Agility is the operative word for Office Hours, and not only for Gurney's script. The cast, the direction, the design teams all seem of a piece, coming together on beat in an excellent sense of community. Gurney, who has a special relationship with the Flea, wrote Office Hours for its ensemble, the Bats. There are two rotating casts of six. I witnessed the Homer cast (the other is Dante), and they performed the 28 roles with comfort and fluidity. Jim Simpson's clear direction injects a note of urgency as the school year moves along, and the threat of job losses echo. Simpson presses one scene on another as if there is little time to waste. And, the cast doesn't miss a beat.

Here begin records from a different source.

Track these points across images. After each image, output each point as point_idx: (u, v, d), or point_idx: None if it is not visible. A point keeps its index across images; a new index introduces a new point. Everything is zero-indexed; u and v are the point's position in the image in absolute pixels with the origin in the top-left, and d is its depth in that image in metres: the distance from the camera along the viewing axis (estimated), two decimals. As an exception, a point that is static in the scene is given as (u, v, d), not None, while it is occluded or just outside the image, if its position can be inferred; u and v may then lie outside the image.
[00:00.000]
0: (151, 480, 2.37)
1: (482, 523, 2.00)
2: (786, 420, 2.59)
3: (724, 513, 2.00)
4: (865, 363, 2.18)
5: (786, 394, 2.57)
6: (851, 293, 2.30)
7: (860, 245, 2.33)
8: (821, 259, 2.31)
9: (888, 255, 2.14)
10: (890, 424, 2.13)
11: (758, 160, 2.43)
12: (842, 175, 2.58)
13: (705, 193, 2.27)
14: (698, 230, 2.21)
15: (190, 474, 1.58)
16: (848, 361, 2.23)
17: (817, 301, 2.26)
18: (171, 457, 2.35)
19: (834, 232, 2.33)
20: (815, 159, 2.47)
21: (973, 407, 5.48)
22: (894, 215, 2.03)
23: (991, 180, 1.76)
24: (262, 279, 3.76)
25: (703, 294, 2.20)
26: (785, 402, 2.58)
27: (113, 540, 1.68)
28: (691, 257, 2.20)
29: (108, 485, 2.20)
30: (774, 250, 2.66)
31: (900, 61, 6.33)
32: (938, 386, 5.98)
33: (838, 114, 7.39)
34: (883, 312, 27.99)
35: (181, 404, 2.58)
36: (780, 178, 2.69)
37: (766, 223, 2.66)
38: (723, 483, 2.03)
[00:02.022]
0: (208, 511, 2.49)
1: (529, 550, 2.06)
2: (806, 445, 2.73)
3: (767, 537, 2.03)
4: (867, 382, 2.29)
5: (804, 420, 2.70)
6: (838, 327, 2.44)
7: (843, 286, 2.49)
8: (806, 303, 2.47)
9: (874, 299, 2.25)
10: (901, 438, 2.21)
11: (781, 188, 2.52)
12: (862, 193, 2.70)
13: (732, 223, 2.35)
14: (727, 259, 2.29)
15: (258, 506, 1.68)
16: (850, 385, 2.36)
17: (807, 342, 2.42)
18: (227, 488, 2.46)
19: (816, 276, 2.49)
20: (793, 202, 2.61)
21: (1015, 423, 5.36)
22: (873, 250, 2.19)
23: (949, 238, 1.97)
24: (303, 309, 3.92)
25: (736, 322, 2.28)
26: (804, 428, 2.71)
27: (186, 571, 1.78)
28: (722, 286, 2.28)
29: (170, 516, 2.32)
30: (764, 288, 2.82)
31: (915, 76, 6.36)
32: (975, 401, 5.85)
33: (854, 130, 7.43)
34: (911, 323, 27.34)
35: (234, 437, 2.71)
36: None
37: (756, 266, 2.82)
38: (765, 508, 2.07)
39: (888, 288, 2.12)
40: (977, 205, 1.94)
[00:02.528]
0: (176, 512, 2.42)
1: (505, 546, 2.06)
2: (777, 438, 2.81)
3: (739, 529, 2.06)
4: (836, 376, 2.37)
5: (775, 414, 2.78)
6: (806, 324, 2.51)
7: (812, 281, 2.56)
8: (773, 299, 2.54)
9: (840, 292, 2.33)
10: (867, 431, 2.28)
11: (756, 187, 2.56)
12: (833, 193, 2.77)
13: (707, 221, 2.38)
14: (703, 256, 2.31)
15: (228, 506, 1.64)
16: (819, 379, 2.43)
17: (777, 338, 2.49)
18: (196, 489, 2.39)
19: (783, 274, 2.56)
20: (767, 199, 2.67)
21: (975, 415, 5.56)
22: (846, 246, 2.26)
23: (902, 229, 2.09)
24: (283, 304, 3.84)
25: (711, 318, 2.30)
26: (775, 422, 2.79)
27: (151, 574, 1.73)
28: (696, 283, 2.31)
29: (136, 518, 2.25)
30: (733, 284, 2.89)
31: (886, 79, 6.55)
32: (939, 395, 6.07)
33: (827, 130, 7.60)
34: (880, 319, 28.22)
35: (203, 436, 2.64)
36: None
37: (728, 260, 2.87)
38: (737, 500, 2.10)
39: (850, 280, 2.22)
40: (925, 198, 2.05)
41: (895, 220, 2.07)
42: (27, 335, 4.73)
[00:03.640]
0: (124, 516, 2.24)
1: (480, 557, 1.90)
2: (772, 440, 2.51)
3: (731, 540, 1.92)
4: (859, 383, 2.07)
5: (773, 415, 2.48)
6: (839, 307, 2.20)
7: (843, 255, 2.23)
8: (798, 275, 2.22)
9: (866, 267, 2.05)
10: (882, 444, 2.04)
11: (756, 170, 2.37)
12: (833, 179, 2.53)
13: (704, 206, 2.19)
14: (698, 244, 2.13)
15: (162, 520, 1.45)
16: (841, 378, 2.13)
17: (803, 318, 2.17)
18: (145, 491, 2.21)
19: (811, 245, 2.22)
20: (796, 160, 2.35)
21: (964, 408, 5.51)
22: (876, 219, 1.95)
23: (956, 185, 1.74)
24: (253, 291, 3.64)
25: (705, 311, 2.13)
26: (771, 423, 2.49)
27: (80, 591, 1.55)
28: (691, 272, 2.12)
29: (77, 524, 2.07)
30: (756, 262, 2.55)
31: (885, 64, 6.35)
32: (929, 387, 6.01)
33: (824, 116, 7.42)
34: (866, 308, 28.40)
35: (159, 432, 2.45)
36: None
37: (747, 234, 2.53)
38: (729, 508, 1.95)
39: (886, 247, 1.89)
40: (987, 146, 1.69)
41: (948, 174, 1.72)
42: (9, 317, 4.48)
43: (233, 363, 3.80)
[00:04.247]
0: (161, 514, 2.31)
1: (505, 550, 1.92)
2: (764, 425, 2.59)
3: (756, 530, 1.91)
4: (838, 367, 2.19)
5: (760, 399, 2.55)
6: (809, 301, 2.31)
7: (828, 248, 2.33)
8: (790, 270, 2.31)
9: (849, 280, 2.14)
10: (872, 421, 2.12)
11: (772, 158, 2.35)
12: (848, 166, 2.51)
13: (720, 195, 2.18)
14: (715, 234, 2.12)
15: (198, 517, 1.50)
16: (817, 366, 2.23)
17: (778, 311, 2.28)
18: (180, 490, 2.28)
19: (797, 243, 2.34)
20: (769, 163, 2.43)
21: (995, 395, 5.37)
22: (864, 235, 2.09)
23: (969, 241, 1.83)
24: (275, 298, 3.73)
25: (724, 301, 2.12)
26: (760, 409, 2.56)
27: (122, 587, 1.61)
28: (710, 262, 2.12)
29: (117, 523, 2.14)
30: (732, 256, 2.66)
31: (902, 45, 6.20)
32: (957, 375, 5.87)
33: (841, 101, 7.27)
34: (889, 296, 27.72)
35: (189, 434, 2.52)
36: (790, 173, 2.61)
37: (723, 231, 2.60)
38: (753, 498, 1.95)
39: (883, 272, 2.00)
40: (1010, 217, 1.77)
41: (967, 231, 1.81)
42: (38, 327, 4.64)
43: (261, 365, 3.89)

They are truly an ensemble of actors, each playing teachers and pupils with a wide range of attitudes. For example, Andy Gershenzon shines as an arrogant, know-it-all instructor, then metamorphoses into a slothful student. Later, he reappears in a strong performance as an inarticulate, boring teacher, who shows his passion for his subject—the Bible—through tears. Without explanation, he urges his students to do the reading so they'll know what he means. Louiza Collins delivers a convincing combative student defending a piece of plagiarism as well as a seductive teacher, using Plato's work as weaponry. John Russo, Katherine Folk-Sullivan, Turna Mete, and Tommy Crawford add individuality to the mix to make Office Hours a worthwhile evening.

Kate Sinclair Foster uses familiar industrial desks and chairs for the set, adding a spark of color to the chairs for relief. The three doors at the back of the stage provide smooth entrances and exits for the three minimal, yet apt offices. Jessica Pabst designed appropriate period costumes, and Jeanette Oi-Suk Yew created the lighting.

The play, with no intermission, moves quickly—so quickly that I missed some references, but that could be because I didn't take the introductory course. I wish I had, if for no other reason than to explore and re-examine all the brilliant ideas that molded Western civilization. Still, the course isn't necessary to enjoy the artistry on display at the Flea. You just need to get up and go. Office Hours is an original bit of fun.